===== MATERIAL FOR THIS TASK =====
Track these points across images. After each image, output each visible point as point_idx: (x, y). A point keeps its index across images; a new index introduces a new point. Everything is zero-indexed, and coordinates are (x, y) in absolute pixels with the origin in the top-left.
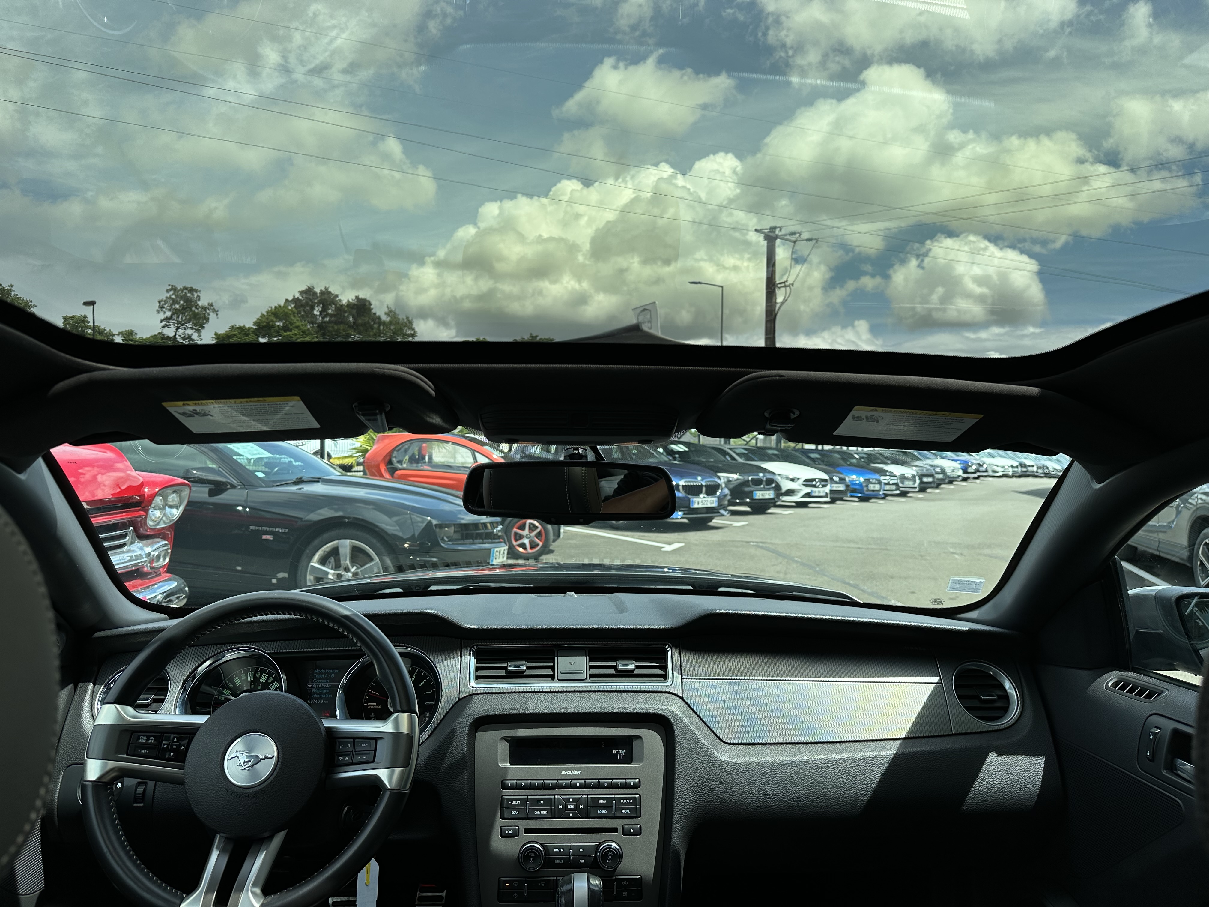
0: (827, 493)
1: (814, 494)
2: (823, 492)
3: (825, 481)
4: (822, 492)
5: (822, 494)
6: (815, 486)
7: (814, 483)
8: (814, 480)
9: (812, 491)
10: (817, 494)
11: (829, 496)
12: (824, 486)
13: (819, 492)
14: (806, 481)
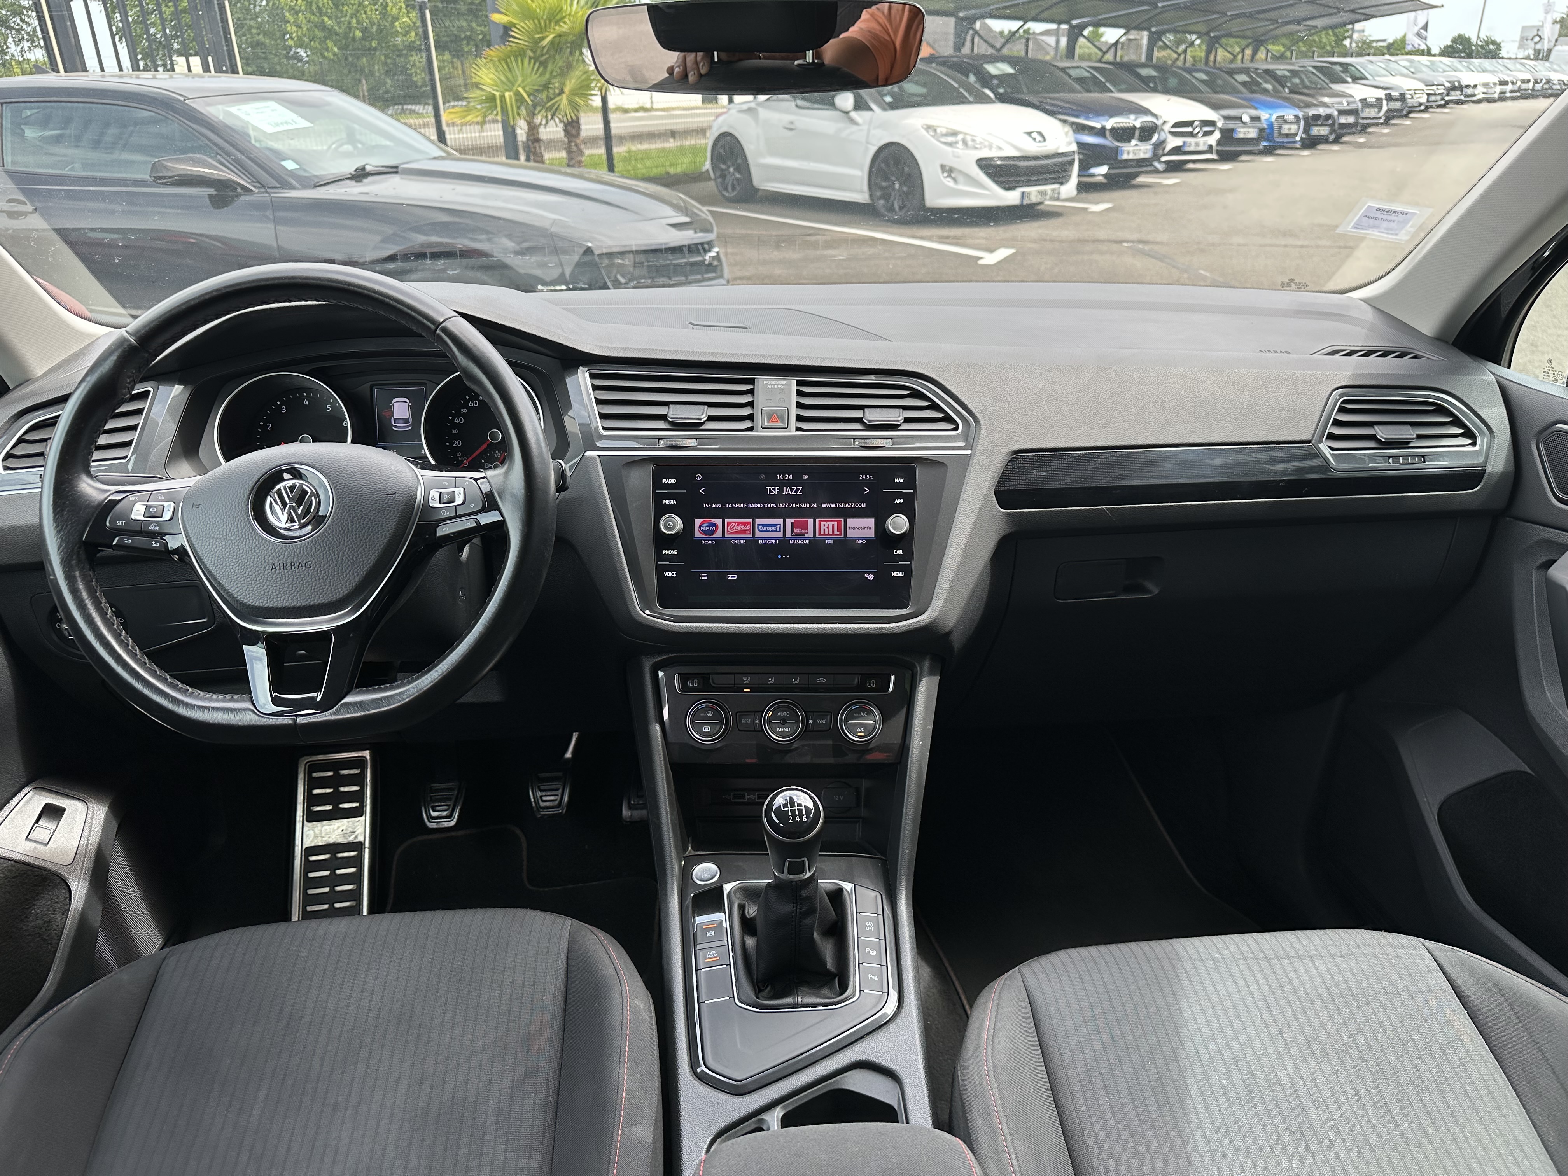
0: (1211, 146)
1: (1187, 149)
2: (1204, 144)
3: (1212, 123)
4: (1202, 144)
5: (1201, 148)
6: (1191, 135)
7: (1189, 129)
8: (1190, 123)
9: (1184, 143)
10: (1192, 148)
11: (1215, 148)
12: (1206, 134)
13: (1197, 144)
14: (1177, 125)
=====
Word for word, copy every line of the data, excluding any pictures.

- **OUTPUT**:
Track these points across images. After each image, output each visible point as point_idx: (x, y). A point keeps its index across images; a new index introduces a new point. Everything is zero-indexed, and coordinates are (x, y) in absolute pixels with the origin in the top-left.
0: (827, 493)
1: (814, 494)
2: (823, 492)
3: (825, 481)
4: (822, 492)
5: (822, 494)
6: (815, 486)
7: (814, 483)
8: (814, 480)
9: (812, 491)
10: (817, 494)
11: (829, 496)
12: (824, 486)
13: (819, 492)
14: (806, 481)
0: (1211, 146)
1: (1187, 149)
2: (1204, 144)
3: (1212, 123)
4: (1202, 144)
5: (1201, 148)
6: (1191, 135)
7: (1189, 129)
8: (1190, 123)
9: (1184, 143)
10: (1192, 148)
11: (1215, 148)
12: (1206, 134)
13: (1197, 144)
14: (1177, 125)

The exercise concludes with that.